Hon. Collins Adomako Mensah

While expanding on the technical and fiscal realities of the power sector, the Minority argued that the recurring outages, often referred to as “Dumsor,” are entirely avoidable given the available infrastructure.
The Caucus noted that while the previous administration handed over a sector equipped with a “clear prescription for resolution” through the Energy Sector Recovery Programme (ESRP), the current government has overseen a period of “financial strangulation” of vital infrastructure.
Redefining the Crisis: From Generation to Governance
The Minority’s briefing highlighted a disturbing trend of “rebadging the crisis” to mask the true nature of the energy shortfall.

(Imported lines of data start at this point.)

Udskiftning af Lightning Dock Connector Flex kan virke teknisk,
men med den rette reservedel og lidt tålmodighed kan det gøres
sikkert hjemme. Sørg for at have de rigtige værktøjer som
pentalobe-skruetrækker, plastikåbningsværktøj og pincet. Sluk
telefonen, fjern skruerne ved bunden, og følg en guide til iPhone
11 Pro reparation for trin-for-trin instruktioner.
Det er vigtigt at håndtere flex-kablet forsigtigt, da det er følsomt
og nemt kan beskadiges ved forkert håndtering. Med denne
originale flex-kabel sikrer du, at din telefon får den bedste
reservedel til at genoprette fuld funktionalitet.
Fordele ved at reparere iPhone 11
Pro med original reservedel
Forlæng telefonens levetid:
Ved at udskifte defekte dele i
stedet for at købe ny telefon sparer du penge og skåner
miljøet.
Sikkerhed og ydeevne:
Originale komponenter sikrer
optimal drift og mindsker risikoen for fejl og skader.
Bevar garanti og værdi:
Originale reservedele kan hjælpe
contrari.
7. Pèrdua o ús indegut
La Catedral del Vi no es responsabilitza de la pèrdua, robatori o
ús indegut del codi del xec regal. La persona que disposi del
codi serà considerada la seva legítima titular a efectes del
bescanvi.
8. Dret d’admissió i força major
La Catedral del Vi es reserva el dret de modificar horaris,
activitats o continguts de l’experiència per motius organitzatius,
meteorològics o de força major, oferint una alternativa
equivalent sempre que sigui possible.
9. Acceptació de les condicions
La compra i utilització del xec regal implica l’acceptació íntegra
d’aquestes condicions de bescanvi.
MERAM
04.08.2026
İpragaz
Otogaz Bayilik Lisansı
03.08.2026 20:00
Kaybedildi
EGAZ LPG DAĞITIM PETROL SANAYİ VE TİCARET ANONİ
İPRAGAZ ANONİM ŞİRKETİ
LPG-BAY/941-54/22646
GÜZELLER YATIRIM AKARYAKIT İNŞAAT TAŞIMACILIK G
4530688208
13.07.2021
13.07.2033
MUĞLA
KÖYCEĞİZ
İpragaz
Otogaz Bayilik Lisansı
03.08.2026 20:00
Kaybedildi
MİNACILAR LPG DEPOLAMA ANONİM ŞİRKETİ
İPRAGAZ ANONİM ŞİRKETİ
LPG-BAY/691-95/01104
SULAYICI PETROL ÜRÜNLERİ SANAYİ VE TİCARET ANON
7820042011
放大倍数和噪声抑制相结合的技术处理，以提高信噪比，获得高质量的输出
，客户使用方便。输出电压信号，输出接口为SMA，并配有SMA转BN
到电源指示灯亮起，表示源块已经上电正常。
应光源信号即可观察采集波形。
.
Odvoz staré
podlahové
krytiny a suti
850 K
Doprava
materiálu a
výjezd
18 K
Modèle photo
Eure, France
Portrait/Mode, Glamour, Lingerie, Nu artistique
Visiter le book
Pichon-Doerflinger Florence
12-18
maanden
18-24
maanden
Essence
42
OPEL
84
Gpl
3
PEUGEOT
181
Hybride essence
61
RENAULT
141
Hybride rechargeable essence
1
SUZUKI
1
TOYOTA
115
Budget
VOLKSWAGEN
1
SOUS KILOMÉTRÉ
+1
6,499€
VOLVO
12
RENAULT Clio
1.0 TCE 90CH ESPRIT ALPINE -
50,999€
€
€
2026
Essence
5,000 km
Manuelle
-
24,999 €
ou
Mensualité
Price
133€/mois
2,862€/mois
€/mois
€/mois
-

According to Hon. Adomako Mensah, the government has attempted to rename Dumsor and portray systemic failures as mere “maintenance programmes.”

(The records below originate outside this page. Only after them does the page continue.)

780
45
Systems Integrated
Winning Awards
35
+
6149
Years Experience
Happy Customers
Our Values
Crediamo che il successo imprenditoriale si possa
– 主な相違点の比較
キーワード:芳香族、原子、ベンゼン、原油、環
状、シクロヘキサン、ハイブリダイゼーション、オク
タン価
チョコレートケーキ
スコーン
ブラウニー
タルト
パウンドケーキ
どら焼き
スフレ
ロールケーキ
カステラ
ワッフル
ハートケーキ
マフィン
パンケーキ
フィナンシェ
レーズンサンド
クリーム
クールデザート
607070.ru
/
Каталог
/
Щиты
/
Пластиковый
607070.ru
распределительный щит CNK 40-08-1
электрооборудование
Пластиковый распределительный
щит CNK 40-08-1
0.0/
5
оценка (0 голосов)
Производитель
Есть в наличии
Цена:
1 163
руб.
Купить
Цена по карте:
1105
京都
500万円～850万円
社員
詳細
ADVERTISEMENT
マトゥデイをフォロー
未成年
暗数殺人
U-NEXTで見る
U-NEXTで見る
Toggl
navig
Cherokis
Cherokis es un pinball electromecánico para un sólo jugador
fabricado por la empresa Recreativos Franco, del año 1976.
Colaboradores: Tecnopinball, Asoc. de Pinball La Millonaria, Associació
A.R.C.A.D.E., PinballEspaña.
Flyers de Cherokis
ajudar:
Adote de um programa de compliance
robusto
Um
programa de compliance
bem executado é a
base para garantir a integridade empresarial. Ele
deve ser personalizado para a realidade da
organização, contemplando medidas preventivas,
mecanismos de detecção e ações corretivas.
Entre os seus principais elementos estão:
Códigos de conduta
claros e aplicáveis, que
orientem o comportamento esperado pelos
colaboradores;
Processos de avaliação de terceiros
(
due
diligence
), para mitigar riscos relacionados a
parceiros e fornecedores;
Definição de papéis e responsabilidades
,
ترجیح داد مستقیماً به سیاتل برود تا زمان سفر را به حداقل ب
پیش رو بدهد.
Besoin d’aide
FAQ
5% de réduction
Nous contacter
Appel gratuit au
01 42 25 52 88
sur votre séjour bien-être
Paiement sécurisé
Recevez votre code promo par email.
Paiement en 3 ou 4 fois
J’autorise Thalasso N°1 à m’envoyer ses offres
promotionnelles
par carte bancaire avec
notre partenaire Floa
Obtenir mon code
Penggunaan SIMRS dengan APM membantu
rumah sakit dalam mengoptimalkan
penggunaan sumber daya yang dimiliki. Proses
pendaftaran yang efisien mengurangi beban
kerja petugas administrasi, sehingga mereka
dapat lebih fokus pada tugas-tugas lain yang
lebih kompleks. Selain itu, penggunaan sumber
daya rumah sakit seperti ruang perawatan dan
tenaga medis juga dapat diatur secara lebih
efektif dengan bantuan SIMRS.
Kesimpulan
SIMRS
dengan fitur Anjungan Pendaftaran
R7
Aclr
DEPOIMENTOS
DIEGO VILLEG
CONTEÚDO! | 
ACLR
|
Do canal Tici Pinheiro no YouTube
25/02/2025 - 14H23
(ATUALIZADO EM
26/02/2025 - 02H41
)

This semantic shift, the Minority claims, does little to address the “revenue collection failures at ECG” which have been documented and flagged repeatedly.

By delaying and diluting the solutions inherited from the previous New Patriotic Party (NPP) government, the current administration is accused of presiding over the decay of the very grid upon which millions of Ghanaians depend for their livelihoods.

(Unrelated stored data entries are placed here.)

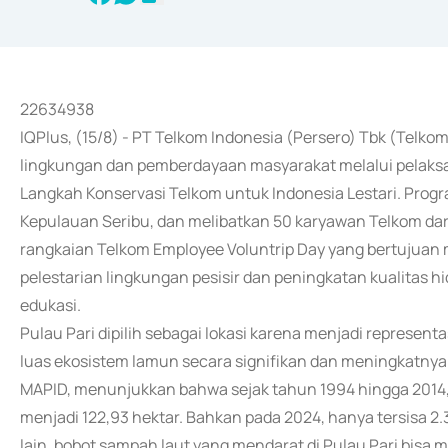
22634938
IQPlus, (15/8) - PT Telkom Indonesia (Persero) Tbk (Tel
lingkungan dan pemberdayaan masyarakat melalui pelak
Langkah Konservasi Telkom untuk Indonesia Lestari. Progra
Kepulauan Seribu, dan melibatkan 50 karyawan Telkom dari
rangkaian Telkom Employee Voluntrip Day yang bertujuan
pelestarian lingkungan pesisir dan peningkatan kualitas h
edukasi.
Pulau Pari dipilih sebagai lokasi karena menjadi represen
luas ekosistem lamun secara signifikan dan meningkatnya
MAPID, menunjukkan bahwa sejak tahun 1994 hingga 2014,
menjadi 122,93 hektar. Bahkan pada 2024, hanya tersisa 2.
lain, bobot sampah laut yang mendarat di Pulau Pari bisa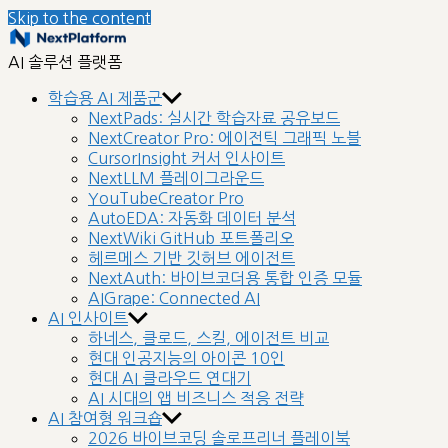
Skip to the content
nextplatform
AI 솔루션 플랫폼
학습용 AI 제품군
NextPads: 실시간 학습자료 공유보드
NextCreator Pro: 에이전틱 그래픽 노블
CursorInsight 커서 인사이트
NextLLM 플레이그라운드
YouTubeCreator Pro
AutoEDA: 자동화 데이터 분석
NextWiki GitHub 포트폴리오
헤르메스 기반 깃허브 에이전트
NextAuth: 바이브코더용 통합 인증 모듈
AIGrape: Connected AI
AI 인사이트
하네스, 클로드, 스킬, 에이전트 비교
현대 인공지능의 아이콘 10인
현대 AI 클라우드 연대기
AI 시대의 앱 비즈니스 적응 전략
AI 참여형 워크숍
2026 바이브코딩 솔로프리너 플레이북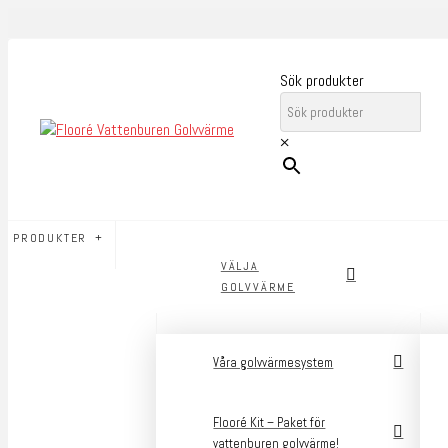
Sök produkter
×
PRODUKTER
VÄLJA
GOLVVÄRME
Våra golvvärmesystem
Flooré Kit – Paket för
vattenburen golvvärme!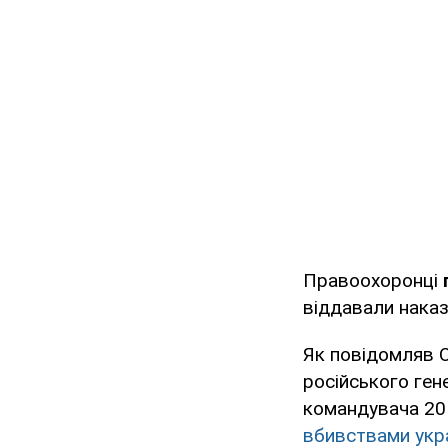
Правоохоронці
віддавали наказ
Як повідомляв 
російського ген
командувача 20 
вбивствами укра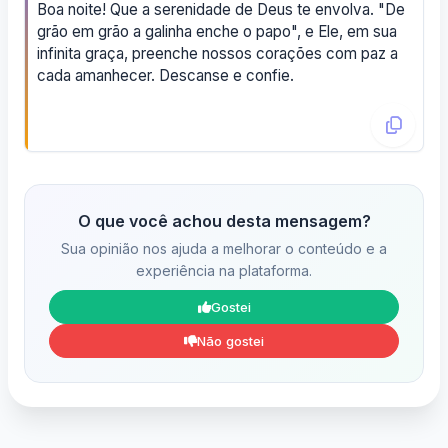
Boa noite! Que a serenidade de Deus te envolva. "De
grão em grão a galinha enche o papo", e Ele, em sua
infinita graça, preenche nossos corações com paz a
cada amanhecer. Descanse e confie.
O que você achou desta mensagem?
Sua opinião nos ajuda a melhorar o conteúdo e a
experiência na plataforma.
Gostei
Não gostei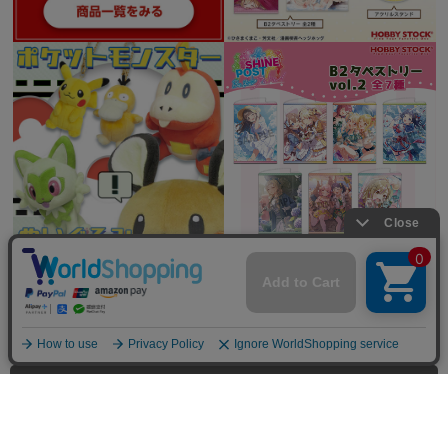
全てを見る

The ESRP was originally designed to act as a roadmap for the financial sustainability of the energy sector.
However, the Minority contends that these efforts have been abandoned.
The “financial strangulation” of the sector has led to a situation where; despite having 5,200 megawatts of installed capacity, the transmission and distribution networks lack the liquidity to function efficiently.
This mismanagement has created a paradox where the country has enough power to export, yet its citizens are left in the dark.
Leveraging Excess Capacity for Industrialization and Green Transition
In a world increasingly focused on the green transition, Ghana’s surplus generation capacity of 5,200 megawatts represents a massive, untapped economic engine.

This capacity provides the necessary “spinning reserve” required to integrate more intermittent renewable energy sources, like solar and wind, into the national grid.
A stable base of 5,200 megawatts allows the country to diversify its energy mix without risking total grid collapse when the sun sets or the wind dies down.
Transitioning to an electric vehicle (EV) ecosystem also becomes more feasible with this surplus; the government could incentivize EV charging during off-peak hours, effectively utilizing excess night-time generation to reduce the nation’s carbon footprint and dependence on imported fossil fuels.

Accountability and the Path to Energy Security
The Minority Caucus concluded calling for immediate transparency regarding the Energy Sector Recovery Programme.
They argued that the current administration’s “wilful neglect” has turned a manageable technical challenge into a full-blown economic crisis.
The fundamental question posed to the government remains: “If the lights were on when the NPP handed over power, and the lights are off now, who turned them off?” This rhetorical inquiry underscores the Minority’s position that the current outages are a man-made consequence of poor leadership rather than a lack of physical resources.